** Exercise objective **
A single figure is the whole answer: the number of lines in the entries that contain "FİLİSTİN".

** Modification records **

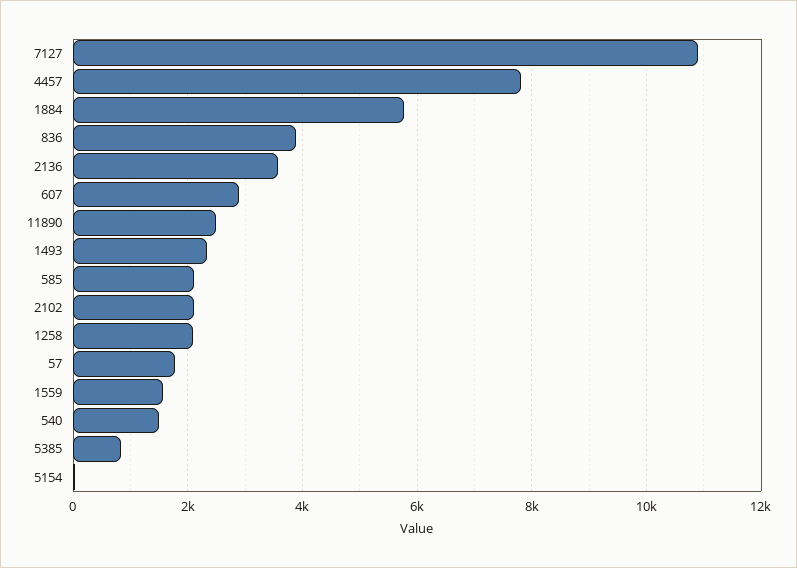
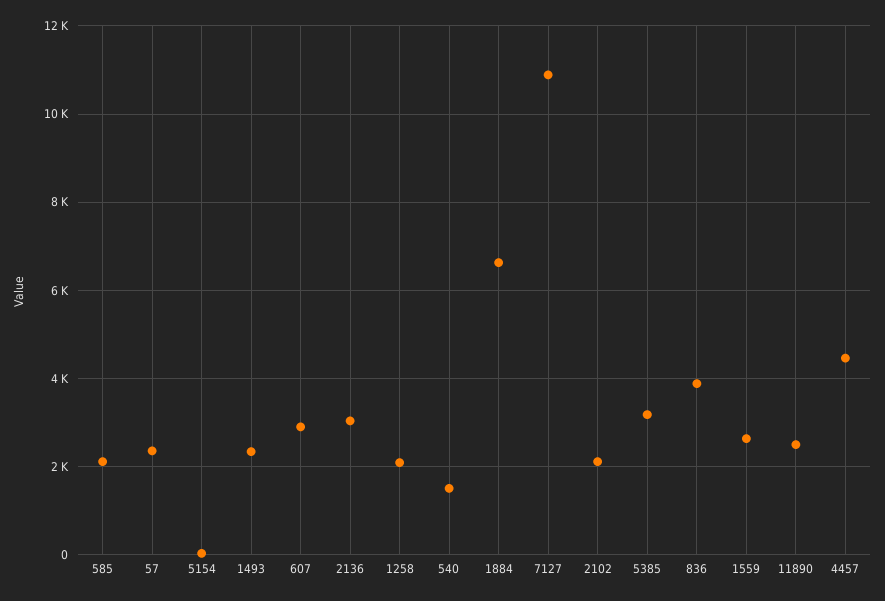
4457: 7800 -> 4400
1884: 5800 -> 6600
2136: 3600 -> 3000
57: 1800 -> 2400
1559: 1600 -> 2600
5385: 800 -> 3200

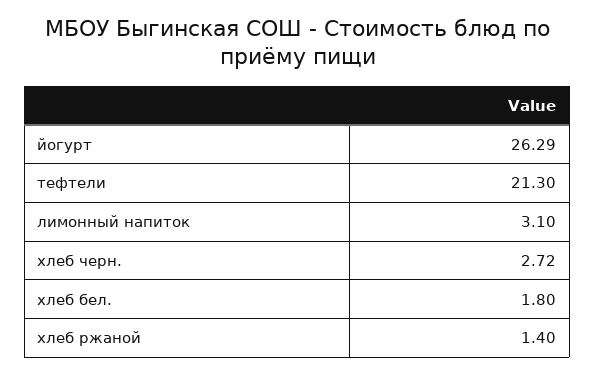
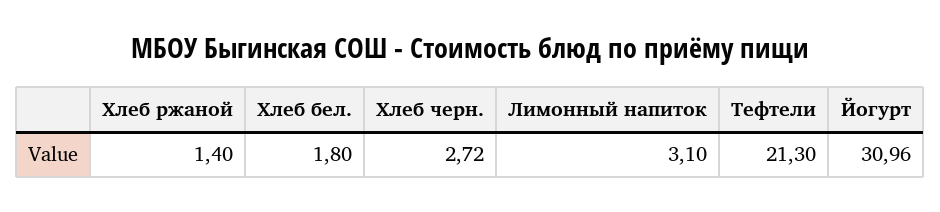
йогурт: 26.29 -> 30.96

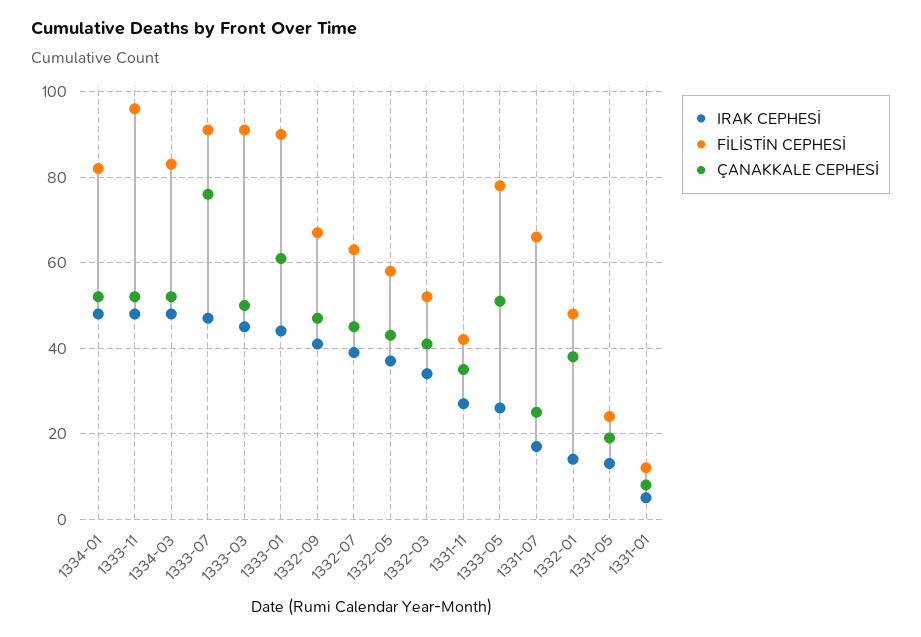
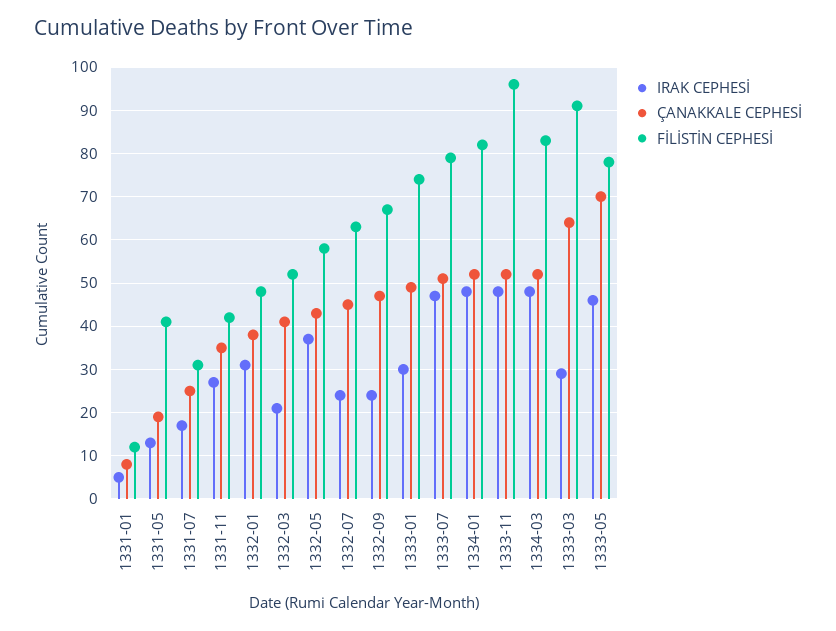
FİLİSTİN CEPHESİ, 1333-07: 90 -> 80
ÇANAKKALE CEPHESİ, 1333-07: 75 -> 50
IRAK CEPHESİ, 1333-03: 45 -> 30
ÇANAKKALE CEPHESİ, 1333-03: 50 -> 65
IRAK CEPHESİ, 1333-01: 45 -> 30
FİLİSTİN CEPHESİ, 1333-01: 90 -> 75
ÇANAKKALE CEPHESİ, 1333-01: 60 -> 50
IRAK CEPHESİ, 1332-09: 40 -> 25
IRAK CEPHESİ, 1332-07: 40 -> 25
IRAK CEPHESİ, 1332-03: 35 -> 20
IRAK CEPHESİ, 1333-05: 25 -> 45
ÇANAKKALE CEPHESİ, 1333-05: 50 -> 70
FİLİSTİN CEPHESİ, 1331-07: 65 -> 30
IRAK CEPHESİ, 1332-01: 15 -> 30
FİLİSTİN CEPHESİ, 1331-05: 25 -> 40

** Written answer **
4